Kutipan Bacaan -
================================

Minta kepastian.” Jawabnya santai
“Apa? Coba katakan lagi?”
Minta kepastian kawanku sayang. . .”
“Kalau dia tak sanggup memberi kepastian?”
Ya, tinggalkan. Kau mau sahabatmu tua hanya bersama
angan-angan?”
“Lucu juga.” Dia
menoleh ke arahku dan menjejalkan semua ice cream ke dalam mulutku.
Begitu akhir ceritaku di bangku taman. Adakah dari kalian
merasakan hal yang sama?
Hai wanita, kusarankan padamu untuk jangan terlalu percaya
pada janji manusia, percaya pada janji Tuhan saja.
Dan, kau laki-laki. Maafkan aku harus mengatakan ini.

================================

Data Hasil Ekstraksi -
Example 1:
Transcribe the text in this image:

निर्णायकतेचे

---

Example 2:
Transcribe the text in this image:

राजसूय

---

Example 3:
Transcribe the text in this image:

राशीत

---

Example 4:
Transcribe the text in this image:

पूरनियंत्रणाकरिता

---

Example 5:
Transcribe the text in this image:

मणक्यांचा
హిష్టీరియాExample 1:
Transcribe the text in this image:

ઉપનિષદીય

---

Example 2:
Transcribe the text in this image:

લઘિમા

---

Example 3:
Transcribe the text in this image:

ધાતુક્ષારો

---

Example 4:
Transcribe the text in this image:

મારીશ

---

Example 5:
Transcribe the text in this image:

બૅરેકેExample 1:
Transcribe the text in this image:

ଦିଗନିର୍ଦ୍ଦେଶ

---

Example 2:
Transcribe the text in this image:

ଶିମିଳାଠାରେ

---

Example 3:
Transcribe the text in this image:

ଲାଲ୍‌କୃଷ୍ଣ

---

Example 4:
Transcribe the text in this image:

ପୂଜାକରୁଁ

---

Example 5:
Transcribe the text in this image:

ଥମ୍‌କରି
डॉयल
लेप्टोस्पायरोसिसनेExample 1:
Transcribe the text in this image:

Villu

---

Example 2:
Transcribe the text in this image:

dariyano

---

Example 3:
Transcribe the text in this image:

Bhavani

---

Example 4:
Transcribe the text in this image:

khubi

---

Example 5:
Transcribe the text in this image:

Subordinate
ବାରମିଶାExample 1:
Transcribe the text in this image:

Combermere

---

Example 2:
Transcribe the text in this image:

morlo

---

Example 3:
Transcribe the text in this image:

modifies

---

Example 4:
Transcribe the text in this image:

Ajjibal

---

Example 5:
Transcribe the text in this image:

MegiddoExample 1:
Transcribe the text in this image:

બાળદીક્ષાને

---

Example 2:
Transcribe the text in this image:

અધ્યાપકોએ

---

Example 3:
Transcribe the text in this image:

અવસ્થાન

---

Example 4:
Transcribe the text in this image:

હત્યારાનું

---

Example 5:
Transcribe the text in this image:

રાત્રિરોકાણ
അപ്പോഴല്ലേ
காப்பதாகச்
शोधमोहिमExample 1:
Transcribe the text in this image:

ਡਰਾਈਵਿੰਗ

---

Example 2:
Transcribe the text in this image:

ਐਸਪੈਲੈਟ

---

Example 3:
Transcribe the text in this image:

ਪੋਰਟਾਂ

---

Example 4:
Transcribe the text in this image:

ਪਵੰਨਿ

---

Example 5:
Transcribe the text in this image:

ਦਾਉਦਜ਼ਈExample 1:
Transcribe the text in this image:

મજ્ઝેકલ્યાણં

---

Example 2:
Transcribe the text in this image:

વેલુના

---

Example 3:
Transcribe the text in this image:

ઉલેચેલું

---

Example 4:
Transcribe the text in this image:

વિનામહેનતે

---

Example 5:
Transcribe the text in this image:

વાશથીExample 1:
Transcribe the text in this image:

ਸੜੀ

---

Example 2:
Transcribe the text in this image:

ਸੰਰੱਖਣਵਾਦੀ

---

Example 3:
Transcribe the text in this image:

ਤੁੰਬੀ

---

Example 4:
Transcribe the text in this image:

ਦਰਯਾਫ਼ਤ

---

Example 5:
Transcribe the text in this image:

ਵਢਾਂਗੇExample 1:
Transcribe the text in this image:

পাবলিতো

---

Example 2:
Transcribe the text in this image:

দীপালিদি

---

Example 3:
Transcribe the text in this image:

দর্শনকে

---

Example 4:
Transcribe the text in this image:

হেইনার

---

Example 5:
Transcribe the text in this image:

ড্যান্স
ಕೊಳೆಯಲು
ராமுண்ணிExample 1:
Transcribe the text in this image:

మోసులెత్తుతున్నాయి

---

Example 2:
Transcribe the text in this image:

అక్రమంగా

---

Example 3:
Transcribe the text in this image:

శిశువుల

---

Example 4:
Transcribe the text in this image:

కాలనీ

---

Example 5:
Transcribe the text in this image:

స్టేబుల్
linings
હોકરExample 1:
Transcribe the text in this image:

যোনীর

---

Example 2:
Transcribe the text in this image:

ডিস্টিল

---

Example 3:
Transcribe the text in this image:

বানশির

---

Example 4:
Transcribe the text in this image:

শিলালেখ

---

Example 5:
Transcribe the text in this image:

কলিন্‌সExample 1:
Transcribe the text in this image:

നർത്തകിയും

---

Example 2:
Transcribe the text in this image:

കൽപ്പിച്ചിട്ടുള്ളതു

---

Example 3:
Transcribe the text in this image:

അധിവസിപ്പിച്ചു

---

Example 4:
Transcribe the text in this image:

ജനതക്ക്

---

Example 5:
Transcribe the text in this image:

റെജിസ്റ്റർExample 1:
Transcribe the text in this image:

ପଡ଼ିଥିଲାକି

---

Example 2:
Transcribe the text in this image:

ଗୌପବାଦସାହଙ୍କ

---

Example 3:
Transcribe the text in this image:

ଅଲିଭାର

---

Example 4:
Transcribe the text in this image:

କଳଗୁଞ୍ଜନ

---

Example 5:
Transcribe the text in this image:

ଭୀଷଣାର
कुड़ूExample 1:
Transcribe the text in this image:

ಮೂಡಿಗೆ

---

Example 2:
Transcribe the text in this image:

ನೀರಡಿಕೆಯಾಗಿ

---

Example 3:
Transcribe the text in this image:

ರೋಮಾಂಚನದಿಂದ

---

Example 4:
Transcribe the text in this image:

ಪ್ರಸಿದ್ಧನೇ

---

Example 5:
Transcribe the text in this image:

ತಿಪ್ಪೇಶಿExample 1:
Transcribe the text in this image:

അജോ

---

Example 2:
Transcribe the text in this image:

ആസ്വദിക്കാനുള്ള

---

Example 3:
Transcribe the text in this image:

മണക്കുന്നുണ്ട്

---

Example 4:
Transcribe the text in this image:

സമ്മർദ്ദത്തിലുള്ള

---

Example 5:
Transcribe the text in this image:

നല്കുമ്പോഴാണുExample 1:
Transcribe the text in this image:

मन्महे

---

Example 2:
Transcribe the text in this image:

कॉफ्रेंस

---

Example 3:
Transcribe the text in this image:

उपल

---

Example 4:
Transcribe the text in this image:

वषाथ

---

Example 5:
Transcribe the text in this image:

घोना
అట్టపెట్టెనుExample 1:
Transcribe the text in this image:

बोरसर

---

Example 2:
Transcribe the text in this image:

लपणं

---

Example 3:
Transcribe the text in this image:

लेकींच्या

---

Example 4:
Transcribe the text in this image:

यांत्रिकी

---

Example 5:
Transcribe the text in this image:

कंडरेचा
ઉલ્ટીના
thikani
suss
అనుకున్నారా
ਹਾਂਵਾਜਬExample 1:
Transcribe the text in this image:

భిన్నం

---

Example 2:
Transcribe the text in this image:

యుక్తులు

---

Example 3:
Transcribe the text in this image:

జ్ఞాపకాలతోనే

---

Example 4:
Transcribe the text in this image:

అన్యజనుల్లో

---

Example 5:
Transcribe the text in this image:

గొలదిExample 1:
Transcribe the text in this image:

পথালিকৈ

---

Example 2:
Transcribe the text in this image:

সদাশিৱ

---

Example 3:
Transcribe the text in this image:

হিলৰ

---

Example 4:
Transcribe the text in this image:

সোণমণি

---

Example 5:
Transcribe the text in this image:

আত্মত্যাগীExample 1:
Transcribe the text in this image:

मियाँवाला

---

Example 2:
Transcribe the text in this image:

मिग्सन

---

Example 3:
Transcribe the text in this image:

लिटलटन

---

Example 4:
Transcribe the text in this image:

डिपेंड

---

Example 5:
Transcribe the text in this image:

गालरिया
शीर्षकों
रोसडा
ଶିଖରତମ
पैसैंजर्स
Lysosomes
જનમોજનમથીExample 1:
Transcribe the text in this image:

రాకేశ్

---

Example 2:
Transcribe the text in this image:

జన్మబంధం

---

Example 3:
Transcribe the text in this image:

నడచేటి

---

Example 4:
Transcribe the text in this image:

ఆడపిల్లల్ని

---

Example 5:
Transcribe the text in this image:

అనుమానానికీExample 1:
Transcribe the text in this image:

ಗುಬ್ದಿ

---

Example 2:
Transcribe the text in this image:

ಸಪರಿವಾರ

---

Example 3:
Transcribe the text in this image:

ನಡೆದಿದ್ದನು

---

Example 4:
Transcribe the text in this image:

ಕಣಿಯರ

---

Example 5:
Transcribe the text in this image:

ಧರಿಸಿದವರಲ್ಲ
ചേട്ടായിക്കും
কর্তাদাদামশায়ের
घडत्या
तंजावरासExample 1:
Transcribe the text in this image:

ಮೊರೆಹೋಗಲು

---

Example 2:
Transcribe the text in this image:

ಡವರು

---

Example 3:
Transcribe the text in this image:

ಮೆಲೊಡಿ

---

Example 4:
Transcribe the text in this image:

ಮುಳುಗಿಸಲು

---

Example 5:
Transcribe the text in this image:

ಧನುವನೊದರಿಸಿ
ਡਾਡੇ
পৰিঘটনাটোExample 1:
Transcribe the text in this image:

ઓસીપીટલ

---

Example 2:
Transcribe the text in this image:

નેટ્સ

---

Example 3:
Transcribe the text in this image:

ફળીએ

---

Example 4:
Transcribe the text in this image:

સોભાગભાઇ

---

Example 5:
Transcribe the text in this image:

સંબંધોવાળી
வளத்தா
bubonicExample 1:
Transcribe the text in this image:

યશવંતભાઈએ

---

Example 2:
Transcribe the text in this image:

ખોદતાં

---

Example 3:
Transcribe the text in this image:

================================

Tuliskan lanjutan cerita tentang obrolan di bangku taman, dimulai sesudah kalimat terakhir yang ada. Data ini diambil dari sumber yang berbeda.

Jawaban Benar -
Sebaikanya, kamu katakan janjimu dalam hati saja. Berjanjilah pada diri sendiri
dan biarkan Tuhan yang mencatatnya. Hidupmu akan lebih tenang karena tak ada
satu pun manusia yang terus-terusan menagih janji padamu, kecuali dirimu
sendiri. Selain itu, ketika tak terpenuhi, kamu tidak akan merugikan siapa pun,
kecuali dirimu sendiri.
Hidup adalah kenyataan yang harus kita jalani dengan
sebaik-baiknya cara, bukan sekadar angan-angan yang kita biarkan tanpa upaya
dan dengan sok pasrah kita katakana, “Sudahlah, jalani saja.”
Jika tak mau saling melepaskan, coba katakan satu kepastian.
Bukan impian, bukan harapan, bukan alasan. Satu kepastian, coba katakan.
Sanggupkah?
Jika tak mau memberi kepastian, aku sarankan kepadamu untuk
terluka hari ini saja dan nikmati kehidupan lebih baik di masa yang akan
datang.
Tiba-tiba, sahabatku mengirimkan pesan singkat ke ponselku.
Lalu, bagaimana dengan angka 7 yang sudah kami lewati
bersama?”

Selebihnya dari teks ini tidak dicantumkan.